═════ SOURCE MATERIAL ═════
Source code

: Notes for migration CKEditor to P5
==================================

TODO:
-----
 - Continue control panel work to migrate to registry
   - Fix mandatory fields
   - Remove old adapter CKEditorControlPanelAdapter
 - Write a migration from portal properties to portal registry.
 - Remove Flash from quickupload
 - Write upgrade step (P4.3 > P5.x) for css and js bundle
═════
PROBLEM DETAILS ▸
Among the entries, count the lines that hold "Write". Reply with the count only.

WRITTEN SOLUTION ▸
2